I was a teen when its “Special Edition” revisions were released, and I remembered that George Lucas had gone on record at the time saying that these were now the definitive versions of the movies. But that was decades ago, and I’d just assumed that the smallest modicum of rationality had won out since then, and HD versions of the theatrical releases had gone out. I mean – the menagerie of Jar Jar-esque CGI critters on Tatooine and Han walking over Jabba’s tail – it’s all so clownish that no one could possibly have stuck to that line. Right?

Wrong. I watched a few minutes of the latest Blu-ray release and it was painful. It’s all in there. Even in the 90s the CGI looked awful. Now, it’s a punchline.

Scrounging the web, I came across Project 4K77 (‘77 is when A new Hope came out), also hosting Project 4K80 and 4K83 for Empire and Jedi, where fans have scanned 35 mm film frame by frame to 4K resolution, and painstakingly cleaned up the whole collection to approach modern standards.
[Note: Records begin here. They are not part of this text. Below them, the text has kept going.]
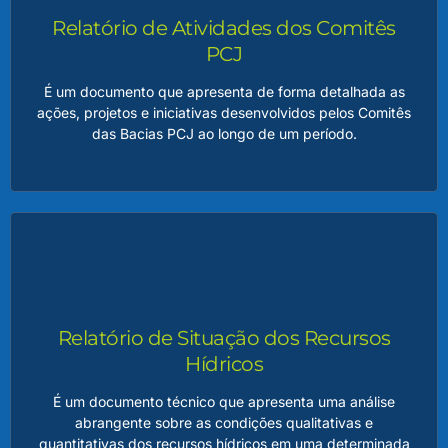
região, contemplando diagnósticos, metas, ações e
Relatório de Atividades dos Comitês
investimentos necessários para garantir a qualidade e a
quantidade dos recursos hídricos.
PCJ
É um documento que apresenta de forma detalhada as
LEIA MAIS
ações, projetos e iniciativas desenvolvidos pelos Comitês
das Bacias PCJ ao longo de um período.
Relatório de Atividades dos Comitês PCJ
O relatório também serve como um importante instrumento
de transparência, comunicação e prestação de contas,
permitindo que a sociedade acompanhe os resultados
Relatório de Situação dos Recursos
alcançados e os desafios enfrentados, consolidando a
relevância dos Comitês PCJ como agentes promotores de
Hídricos
sustentabilidade e desenvolvimento regional.
É um documento técnico que apresenta uma análise
abrangente sobre as condições qualitativas e
LEIA MAIS
quantitativas dos recursos hídricos em uma determinada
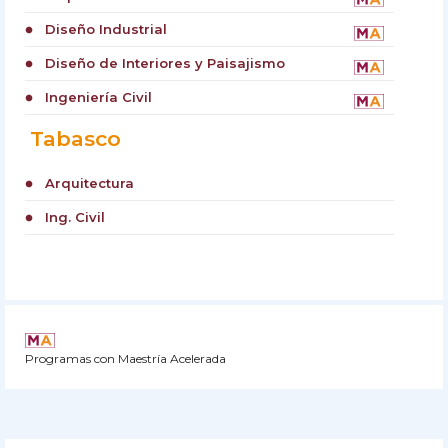
Diseño Industrial
circle
Diseño de Interiores y Paisajismo
circle
Ingeniería Civil
circle
Tabasco
Arquitectura
circle
Ing. Civil
circle
Programas con Maestría Acelerada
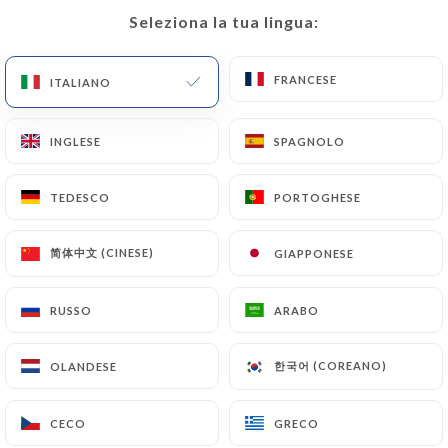
Seleziona la tua lingua:
Seleziona la tua lingua:
IT
MENU
FRANCESE
FRANCESE
ITALIANO
ITALIANO
INGLESE
INGLESE
SPAGNOLO
SPAGNOLO
/
PAGINA INIZIALE
CONTATTO
TEDESCO
TEDESCO
PORTOGHESE
PORTOGHESE
Contatto
简体中文 (CINESE)
简体中文 (CINESE)
GIAPPONESE
GIAPPONESE
RUSSO
RUSSO
ARABO
ARABO
한국어 (COREANO)
한국어 (COREANO)
OLANDESE
OLANDESE
Totto
CECO
CECO
GRECO
GRECO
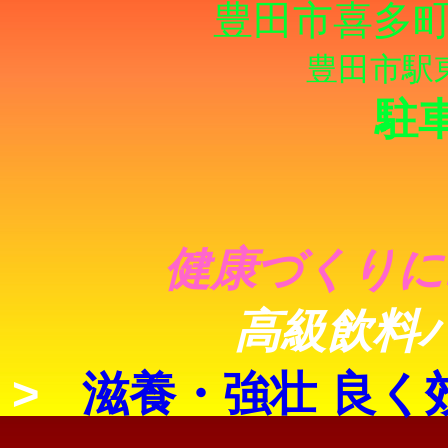
豊田市喜多町
豊田市駅
駐
健康づくりに
高級飲料
>
滋養・強壮 良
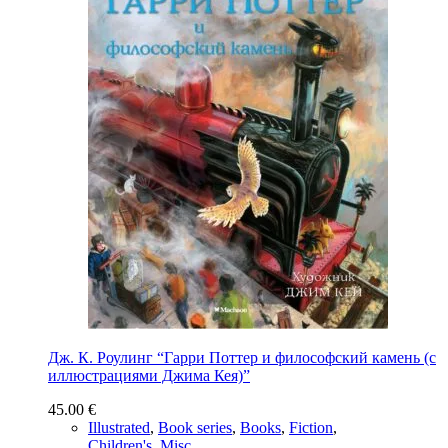
Дж. К. Роулинг “Гарри Поттер и философский камень (с
иллюстрациями Джима Кея)”
45.00
€
Illustrated
,
Book series
,
Books
,
Fiction
,
Children's
,
Misc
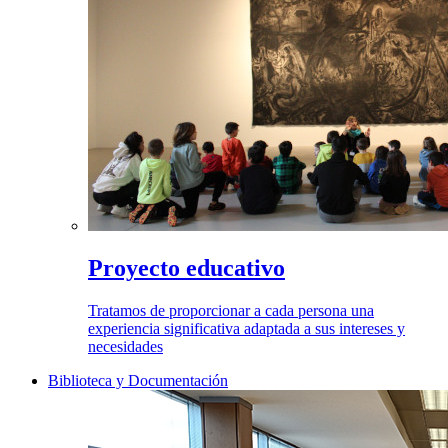
Proyecto educativo
Tratamos de proporcionar a cada persona una
experiencia significativa adaptada a sus intereses y
necesidades
Biblioteca y Documentación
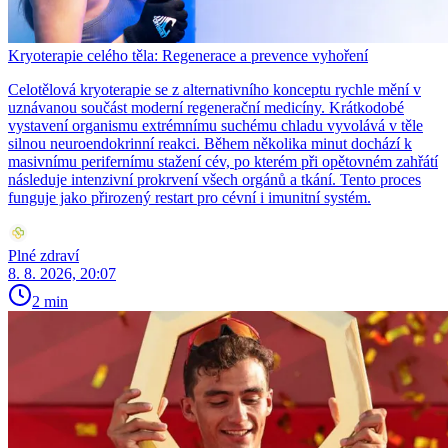
Kryoterapie celého těla: Regenerace a prevence vyhoření
Celotělová kryoterapie se z alternativního konceptu rychle mění v
uznávanou součást moderní regenerační medicíny. Krátkodobé
vystavení organismu extrémnímu suchému chladu vyvolává v těle
silnou neuroendokrinní reakci. Během několika minut dochází k
masivnímu perifernímu stažení cév, po kterém při opětovném zahřátí
následuje intenzivní prokrvení všech orgánů a tkání. Tento proces
funguje jako přirozený restart pro cévní i imunitní systém.
Plné zdraví
8. 8. 2026, 20:07
2 min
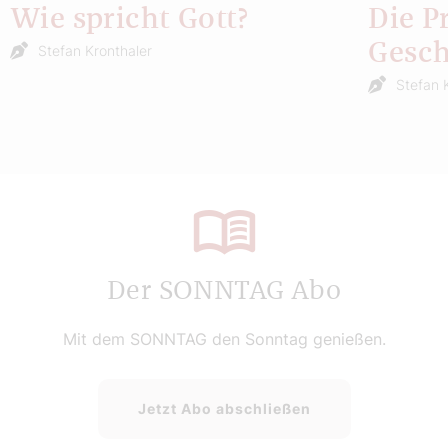
Wie spricht Gott?
Die P
Gesch
Stefan Kronthaler
Stefan 
Der SONNTAG Abo
Mit dem SONNTAG den Sonntag genießen.
Jetzt Abo abschließen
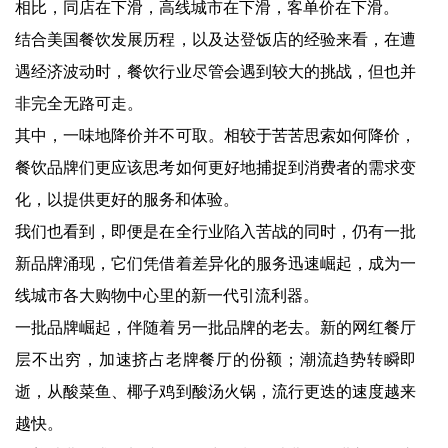
相比，同店在下滑，高线城市在下滑，客单价在下滑。
结合美国餐饮发展历程，以及达登饭店的经验来看，在遭
遇经济波动时，餐饮行业尽管会遇到较大的挑战，但也并
非完全无路可走。
其中，一味地降价并不可取。相较于苦苦思索如何降价，
餐饮品牌们更应该思考如何更好地捕捉到消费者的需求变
化，以提供更好的服务和体验。
我们也看到，即便是在全行业陷入苦战的同时，仍有一批
新品牌涌现，它们凭借着差异化的服务迅速崛起，成为一
线城市各大购物中心里的新一代引流利器。
一批品牌崛起，伴随着另一批品牌的老去。新的网红餐厅
层不出穷，加速挤占老牌餐厅的份额；潮流趋势转瞬即
逝，从酸菜鱼、椰子鸡到酸汤火锅，流行更迭的速度越来
越快。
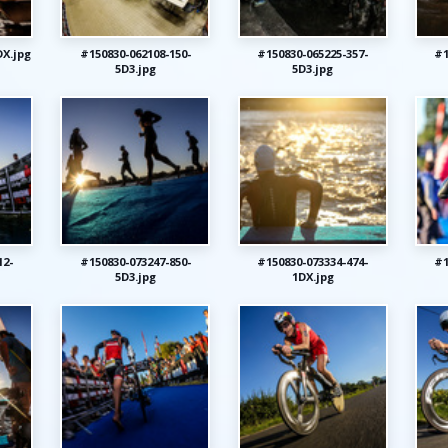
DX.jpg
#150830-062108-150-
#150830-065225-357-
#1
5D3.jpg
5D3.jpg
12-
#150830-073247-850-
#150830-073334-474-
#1
5D3.jpg
1DX.jpg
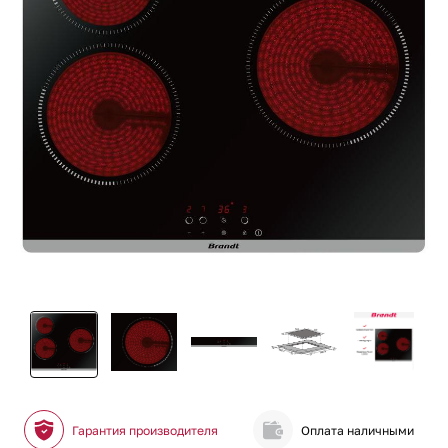
Гарантия производителя
Оплата наличными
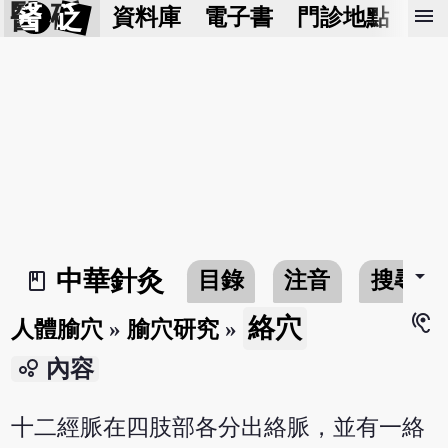
醫 砭
menu
資料庫
電子書
門診地點
預
arrow_drop_down
中華針灸
目錄
注音
搜尋
book_2
hearing
絡穴
人體腧穴
»
腧穴研究
»
bubble_chart
內容
十二經脈在四肢部各分出絡脈，並有一絡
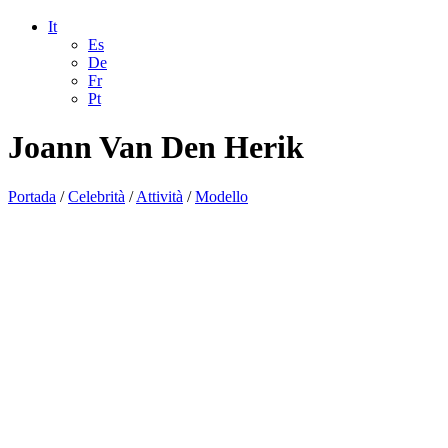
It
Es
De
Fr
Pt
Joann Van Den Herik
Portada
/
Celebrità
/
Attività
/
Modello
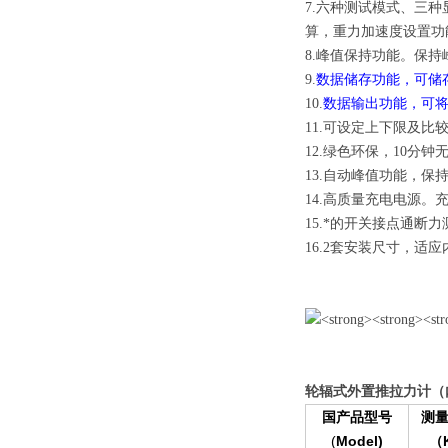
7.六种测试模式、三
算，重力加速度设置功
8.峰值保持功能。保
9.
数据储存功能，可储存
10.
数据输出功能，可
11.可设定上下限及比
12.绿色环保，10分
13.自动峰值功能，保
14.高质量充电电源。
15.*的开关接点通断
16.2套安装尺寸，
轮辐式外置
推拉力计
（
国产品型号
测
(
Model)
（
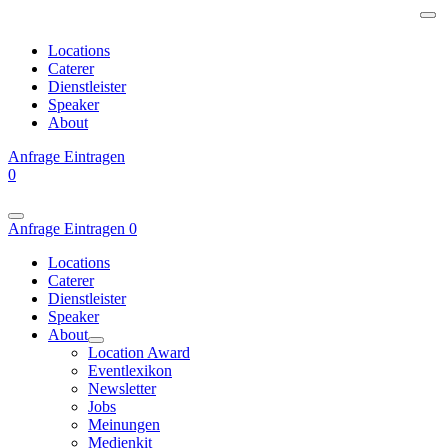
Locations
Caterer
Dienstleister
Speaker
About
Anfrage
Eintragen
0
Anfrage
Eintragen
0
Locations
Caterer
Dienstleister
Speaker
About
Location Award
Eventlexikon
Newsletter
Jobs
Meinungen
Medienkit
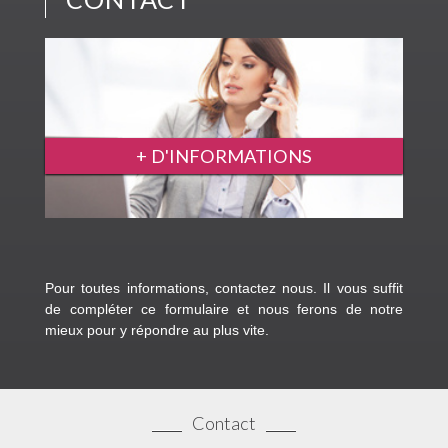
CONTACT
+ D'INFORMATIONS
Pour toutes informations, contactez nous. Il vous suffit
de compléter ce formulaire et nous ferons de notre
mieux pour y répondre au plus vite.
Contact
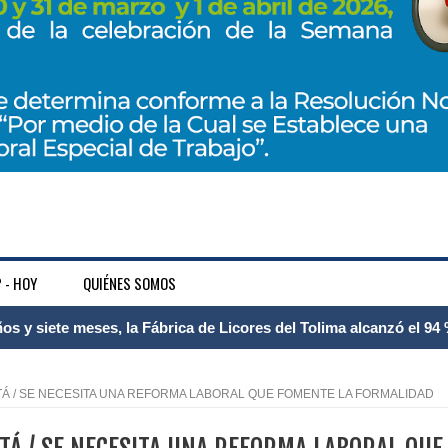
 - HOY
QUIÉNES SOMOS
 Internacional Matecaña fortalece su conectividad con una nueva
á – Pereira
GOTÁ / SE NECESITA UNA REFORMA LABORAL QUE FOMENTE LA FORMALIDAD
tosa del espacio pùblico en Bogotà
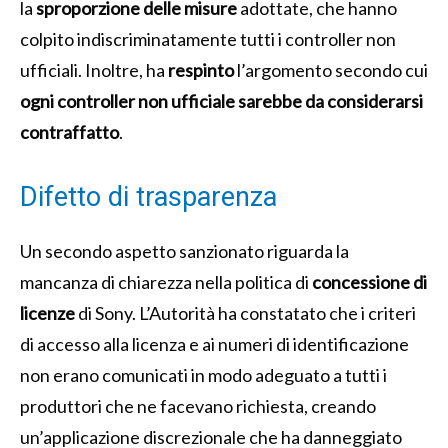
la
sproporzione delle misure
adottate, che hanno
colpito indiscriminatamente tutti i controller non
ufficiali. Inoltre, ha
respinto
l’argomento secondo cui
ogni controller non ufficiale sarebbe da considerarsi
contraffatto
.
Difetto di trasparenza
Un secondo aspetto sanzionato riguarda la
mancanza di chiarezza nella politica di
concessione di
licenze
di Sony. L’Autorità ha constatato che i criteri
di accesso alla licenza e ai numeri di identificazione
non erano comunicati in modo adeguato a tutti i
produttori che ne facevano richiesta, creando
un’applicazione discrezionale che ha danneggiato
I watched a copy, and it was exactly what I was looking for. Not only is all the Special Edition garbage gone, but it looks considerably better than Lucasfilm’s Blu-ray restoration. It’s grainy, but left that way on purpose to stay true to the original theatrical release.

I’m at the point now that I’m pretending no Star Wars past the original trilogy exists. Who could possibly have guessed not only how badly the prequels would turn out, but that the sequel trilogy would be even worse, and TV follow ups down in the gutter with it.

Oh, and mercifully, Han shoots first.